• _TO-DO ITEM_
From the records below, report the number of lines that contain "Clusterx", and add nothing.

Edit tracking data
☆ ☆ ☆ ☆ ☆

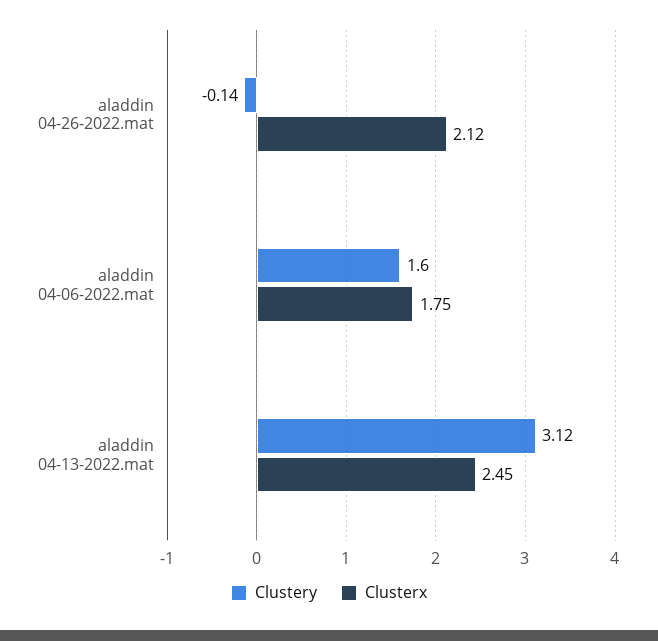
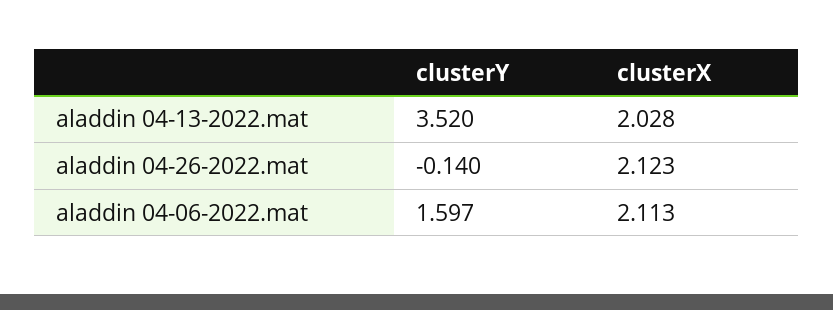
Clusterx, aladdin 04-06-2022.mat: 1.75 -> 2.113
Clustery, aladdin 04-13-2022.mat: 3.12 -> 3.52
Clusterx, aladdin 04-13-2022.mat: 2.45 -> 2.028

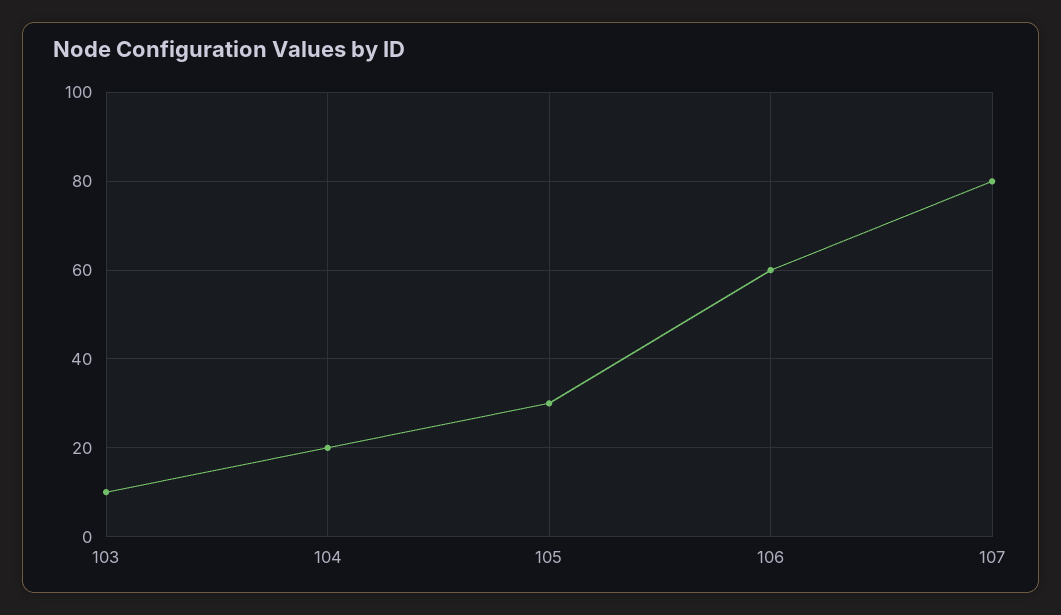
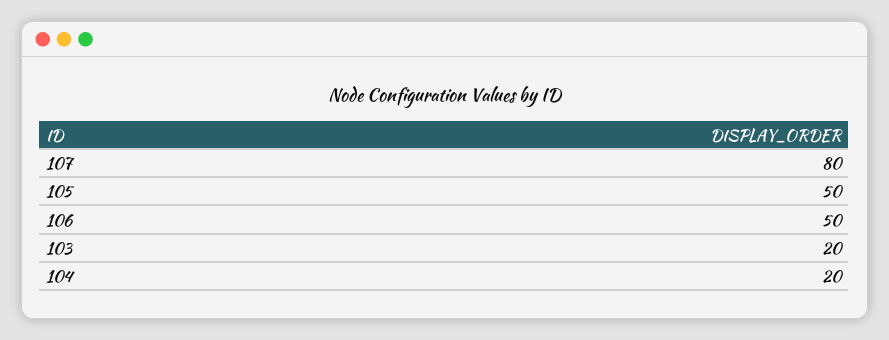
103: 10 -> 20
105: 30 -> 50
106: 60 -> 50

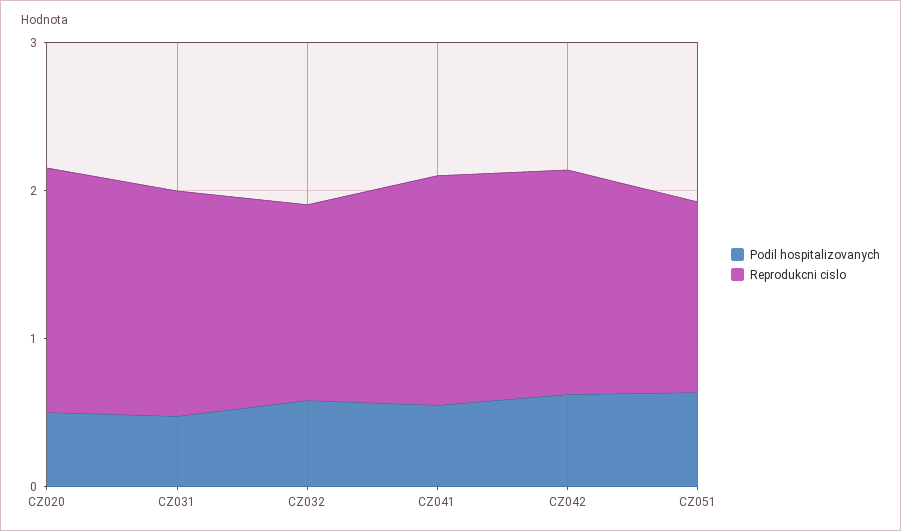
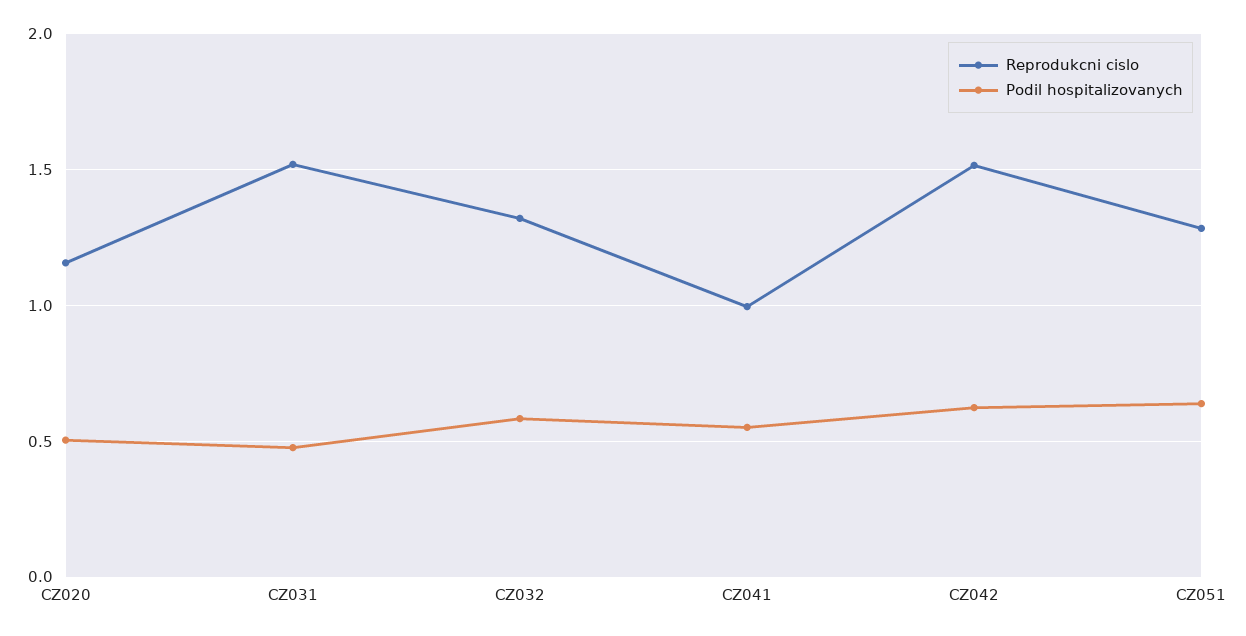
Reprodukcni cislo, CZ020: 1.6 -> 1.15
Reprodukcni cislo, CZ041: 1.6 -> 1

☆ ☆ ☆ ☆ ☆

• _RESULT OF THE TASK_
2